GO 11656: A Comprehensive Survey of Neptune's Small Moons and Faint Rings

HST images of Neptune - the leftmost image is "natural" colour, and also shows 4 of neptune's moons: Proteus (the brightest), Larissa, despina and Galatea. Over the past 17 years, HST has not only provided an unparalleled means of probing galaxy formation in the high redshift universe, but has also been used for detailed scrutiny of our immediate neighbours within the Solar System. The past cycle saw program investigating aurorae on Jupiter, and imaging Saturn during the ringplane pasage. the present program moves to the outermost gas giant (or ice giant). The UVIS camera on WFC3 is being used to probe the inner rings, arcs and moons of the planet Neptune. The main goals include determinign whether there is a size cutoff in the moon system, and searching for shepherding moons for Neptune's ring system.

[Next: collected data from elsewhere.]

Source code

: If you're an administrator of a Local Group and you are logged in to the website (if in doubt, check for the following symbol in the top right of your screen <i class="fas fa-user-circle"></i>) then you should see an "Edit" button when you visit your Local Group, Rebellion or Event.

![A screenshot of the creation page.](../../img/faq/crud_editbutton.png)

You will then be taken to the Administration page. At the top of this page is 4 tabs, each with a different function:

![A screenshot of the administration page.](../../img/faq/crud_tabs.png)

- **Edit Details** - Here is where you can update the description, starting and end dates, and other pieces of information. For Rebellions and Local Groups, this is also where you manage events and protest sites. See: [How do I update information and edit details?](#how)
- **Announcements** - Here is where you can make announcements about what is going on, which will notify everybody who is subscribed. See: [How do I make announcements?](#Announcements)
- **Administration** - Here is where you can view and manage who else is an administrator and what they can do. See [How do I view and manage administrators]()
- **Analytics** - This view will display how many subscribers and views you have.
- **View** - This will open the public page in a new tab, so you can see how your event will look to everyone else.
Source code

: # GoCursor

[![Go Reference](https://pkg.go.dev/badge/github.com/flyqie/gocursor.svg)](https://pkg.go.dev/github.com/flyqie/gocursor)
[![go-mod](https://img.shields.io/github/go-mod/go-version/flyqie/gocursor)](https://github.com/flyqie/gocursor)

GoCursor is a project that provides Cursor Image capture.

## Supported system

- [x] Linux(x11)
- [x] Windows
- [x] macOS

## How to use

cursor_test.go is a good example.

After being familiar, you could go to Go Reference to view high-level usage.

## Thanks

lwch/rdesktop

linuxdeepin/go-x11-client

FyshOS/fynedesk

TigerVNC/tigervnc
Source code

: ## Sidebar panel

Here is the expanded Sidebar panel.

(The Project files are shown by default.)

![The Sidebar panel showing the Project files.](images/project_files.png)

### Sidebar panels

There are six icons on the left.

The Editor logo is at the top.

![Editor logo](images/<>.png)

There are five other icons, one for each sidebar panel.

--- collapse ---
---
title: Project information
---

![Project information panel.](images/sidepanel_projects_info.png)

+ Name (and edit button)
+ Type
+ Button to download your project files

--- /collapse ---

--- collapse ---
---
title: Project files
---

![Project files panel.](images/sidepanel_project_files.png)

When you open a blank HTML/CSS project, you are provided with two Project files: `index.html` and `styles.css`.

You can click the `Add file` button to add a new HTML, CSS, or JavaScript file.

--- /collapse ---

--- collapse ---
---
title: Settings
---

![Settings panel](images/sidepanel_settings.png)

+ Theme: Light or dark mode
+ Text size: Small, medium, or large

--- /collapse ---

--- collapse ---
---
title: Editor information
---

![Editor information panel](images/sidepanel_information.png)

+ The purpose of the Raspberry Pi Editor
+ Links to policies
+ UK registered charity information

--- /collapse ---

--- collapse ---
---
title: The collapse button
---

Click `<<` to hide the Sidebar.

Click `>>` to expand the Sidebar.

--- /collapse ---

GO 11704: The Ages of Globular Clusters and the Population II Distance Scale

Hubble Heritage image of the globular cluster, M15 Globular clusters are the oldest structures within the Milky Way that are directly accessible to observation. They are relatively simple systems, with relatively simple colour-magnitude diagrams (albeit with some complexities adduced from recent HST observations, see GO 11233 ). Matching those CMDs against theoretical models allows us to set constraints on the age of the oldest stars in the Galaxy, and hence on the age of the Milky Way and the epoch of galaxy formation. However, the accuracy of those age determinations rest crucially on the accuracy of the cluster distance determinations. The clusters themselves lie at distances of several kpc at best, and tens of kpc at worst; thus, direct trigonometric parallax measurements must await microacrsecond astrometric missions. The classical method of deriving distances is main sequence fitting - using nearby stars, with similar chemical abundances and accurate parallax measurements, to map out the main sequence in absolute units, and then scaling the cluster data to fit. The problem with this method is that metal-poor subdwarfs are rare, so even Hipparcos was only able to obtain accurate distances to a handful of stars. The present program aims to improve the distance measurements by using the Fine Guidance Sensors on HST to determine sub-millarcsecond trigonometric parallaxes to 9 subdwarfs, almost doubling the sample available for MS fitting.